マンホールを開け、それぞれの場所でケーブルを切断して引き抜くという、かなりの作業量が伴う今回の犯行。さらに門のカギも壊されていたほか、防犯カメラのケーブルも切られていました。 手慣れた犯行にも見えますが、ある不可解な点が…

【越後天然ガス 供給保安グループ 佐藤智久マネージャー】 「銅を売ってお金にする予定だったのだろうとは思うけど、何であれだけの量が残っていたのか、ちょっと不思議で…」

倉庫にあったのは、切断された大量のケーブル。担当者が駆けつけた際に、敷地内のあちこちにケーブルが積まれたまま残されていたのです。

【越後天然ガス 供給保安グループ 佐藤智久マネージャー】 「これだけの量が残っていたので、盗難かどうかの判断がちょっと難しいという状況。時間がなくなって切り上げたか、最初から見通しが甘かったか」

復旧のめどは立っていない発電所。 電力会社へ売る電気のため、市民への影響はないものの、会社の損失は1カ月で約600万円にのぼると言います。

【越後天然ガス 供給保安グループ 佐藤智久マネージャー】 「セキュリティー対策をまず向上させたうえで、復旧にとりかかっていきたい」

警察は窃盗未遂事件として捜査しています。

誰が?どうやって? 発電所で銅線ケーブル1300万相当の盗難【Nスタ】

■“銅線ケーブル”1300万円相当が盗難に 問題が起きていたのは群馬県太田市にある「おおた太陽光発電所」。 敷地内に無造作に置かれていたのは、切られた銅線ケーブル。「太陽光パネル」と「電気を変換する機器」を繋ぐために地面に張り巡らされていたものです。その断面には、鋭利なもので切断されたような跡が・・・ 市が運営するこの発電所で3月、銅線ケーブルが大量に盗まれる事件がおきました。

太田市脱炭素推進室 空井智 室長 「全部合わせると、約2.5キロメートルくらいのケーブルがなくなっている。重さにして約7トン。金額にして、約1300万円」

約1300万円相当の銅線ケーブルは、どこから盗み出されたのでしょうか?

■とうやって?“普通の人間の力では無理” 犯人はマンホールをこじ開けて、地面の下を通る銅線を抜き去ったとみられています。

太田市 脱炭素推進室・空井智室長 「(銅線ケーブルは)普通の人間の力では引き抜くことはできないと思う」

また、現場には応急処置の跡が痛々しい、破壊されたフェンスが。ここから、大量の銅線ケーブルを持ち出したとみられるといいます。

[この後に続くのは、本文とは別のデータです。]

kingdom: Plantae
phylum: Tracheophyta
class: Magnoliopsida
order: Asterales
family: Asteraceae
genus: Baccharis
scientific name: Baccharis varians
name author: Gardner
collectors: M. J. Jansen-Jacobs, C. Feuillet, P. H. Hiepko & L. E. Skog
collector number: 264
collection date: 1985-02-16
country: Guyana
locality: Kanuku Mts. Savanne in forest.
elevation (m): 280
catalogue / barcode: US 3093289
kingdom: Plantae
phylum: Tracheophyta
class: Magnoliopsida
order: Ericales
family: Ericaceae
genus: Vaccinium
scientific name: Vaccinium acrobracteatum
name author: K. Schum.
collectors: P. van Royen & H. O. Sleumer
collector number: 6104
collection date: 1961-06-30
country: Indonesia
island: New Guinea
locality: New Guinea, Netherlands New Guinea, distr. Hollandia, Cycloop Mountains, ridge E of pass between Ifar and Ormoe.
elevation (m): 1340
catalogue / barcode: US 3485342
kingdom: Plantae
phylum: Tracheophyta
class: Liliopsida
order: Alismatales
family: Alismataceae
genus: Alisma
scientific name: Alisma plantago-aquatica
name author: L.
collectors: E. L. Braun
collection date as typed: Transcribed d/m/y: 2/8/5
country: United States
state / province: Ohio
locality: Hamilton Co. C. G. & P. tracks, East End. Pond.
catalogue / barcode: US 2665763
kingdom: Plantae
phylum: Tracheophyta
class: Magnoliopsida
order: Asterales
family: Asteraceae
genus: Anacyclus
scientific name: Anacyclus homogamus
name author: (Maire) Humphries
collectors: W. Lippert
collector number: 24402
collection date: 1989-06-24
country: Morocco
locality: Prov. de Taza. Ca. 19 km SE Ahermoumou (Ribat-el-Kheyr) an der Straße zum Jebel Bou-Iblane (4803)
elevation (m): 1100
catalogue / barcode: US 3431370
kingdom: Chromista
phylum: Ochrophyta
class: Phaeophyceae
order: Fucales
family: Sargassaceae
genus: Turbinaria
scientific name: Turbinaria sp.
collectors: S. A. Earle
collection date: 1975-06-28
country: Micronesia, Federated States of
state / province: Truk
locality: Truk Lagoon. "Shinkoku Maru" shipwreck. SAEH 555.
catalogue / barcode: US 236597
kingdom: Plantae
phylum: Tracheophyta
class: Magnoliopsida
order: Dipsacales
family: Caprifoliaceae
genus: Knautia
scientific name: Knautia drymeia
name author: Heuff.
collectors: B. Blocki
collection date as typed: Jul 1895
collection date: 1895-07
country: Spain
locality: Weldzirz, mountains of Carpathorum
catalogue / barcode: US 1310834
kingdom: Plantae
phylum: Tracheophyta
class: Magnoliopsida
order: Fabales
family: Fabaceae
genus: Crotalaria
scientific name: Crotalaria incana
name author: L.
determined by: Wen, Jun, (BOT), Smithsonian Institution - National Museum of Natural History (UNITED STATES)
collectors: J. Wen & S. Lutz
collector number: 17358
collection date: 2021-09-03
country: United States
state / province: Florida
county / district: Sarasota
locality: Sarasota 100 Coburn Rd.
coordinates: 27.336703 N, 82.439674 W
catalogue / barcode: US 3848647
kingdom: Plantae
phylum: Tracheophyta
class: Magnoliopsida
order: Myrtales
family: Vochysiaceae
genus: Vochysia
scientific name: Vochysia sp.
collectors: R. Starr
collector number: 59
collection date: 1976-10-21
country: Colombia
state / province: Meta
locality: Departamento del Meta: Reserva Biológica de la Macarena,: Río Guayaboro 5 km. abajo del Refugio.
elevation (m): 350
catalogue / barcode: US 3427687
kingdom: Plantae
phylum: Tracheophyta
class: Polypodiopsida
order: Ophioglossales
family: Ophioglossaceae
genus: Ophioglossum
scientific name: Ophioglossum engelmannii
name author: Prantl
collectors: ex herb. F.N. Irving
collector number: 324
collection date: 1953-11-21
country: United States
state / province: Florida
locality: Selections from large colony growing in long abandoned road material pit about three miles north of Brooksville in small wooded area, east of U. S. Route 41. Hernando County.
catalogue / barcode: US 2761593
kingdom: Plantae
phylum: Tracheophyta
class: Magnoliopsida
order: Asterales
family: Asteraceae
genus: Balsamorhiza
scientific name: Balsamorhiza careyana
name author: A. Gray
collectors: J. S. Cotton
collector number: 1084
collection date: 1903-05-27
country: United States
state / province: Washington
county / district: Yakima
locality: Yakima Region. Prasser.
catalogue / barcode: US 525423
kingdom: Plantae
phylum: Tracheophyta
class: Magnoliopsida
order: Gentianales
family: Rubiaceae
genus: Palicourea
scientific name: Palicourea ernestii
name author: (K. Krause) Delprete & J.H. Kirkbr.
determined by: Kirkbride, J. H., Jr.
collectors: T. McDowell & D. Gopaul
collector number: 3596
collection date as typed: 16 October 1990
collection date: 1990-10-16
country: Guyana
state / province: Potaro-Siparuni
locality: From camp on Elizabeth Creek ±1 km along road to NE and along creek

■今でも発電量が6分の1に この大がかりな犯行に気付いたのは3月24日。この発電所の発電量が従来の6分の1程度しかなかったことからでした。現在も・・・

太田市 脱炭素推進室・空井智室長 「全体の6分の5の電力を失っています。本当にショックで・・・」

市の発電所が被害にあったことに市民はどう思っているのでしょうか。

太田市民 「とんでもない話ですよね」 「(市には)ちゃんと管理していただいて、今後は盗まれないように徹底していただきたい」

市は被害届を提出。警察は窃盗などの疑いで捜査しています。

個人的見解

全国の太陽光発電施設で送電の銅ケーブルが盗難にあっています。狙われているのはケーブルに使われている銅。銅の値段はどんどんあがっており、3年前のおよそ2倍です。

銅は電気を通しやすい性質があるので、電気自動車や半導体に使われています。これらの需要の増加に伴い銅の価格も上がっている。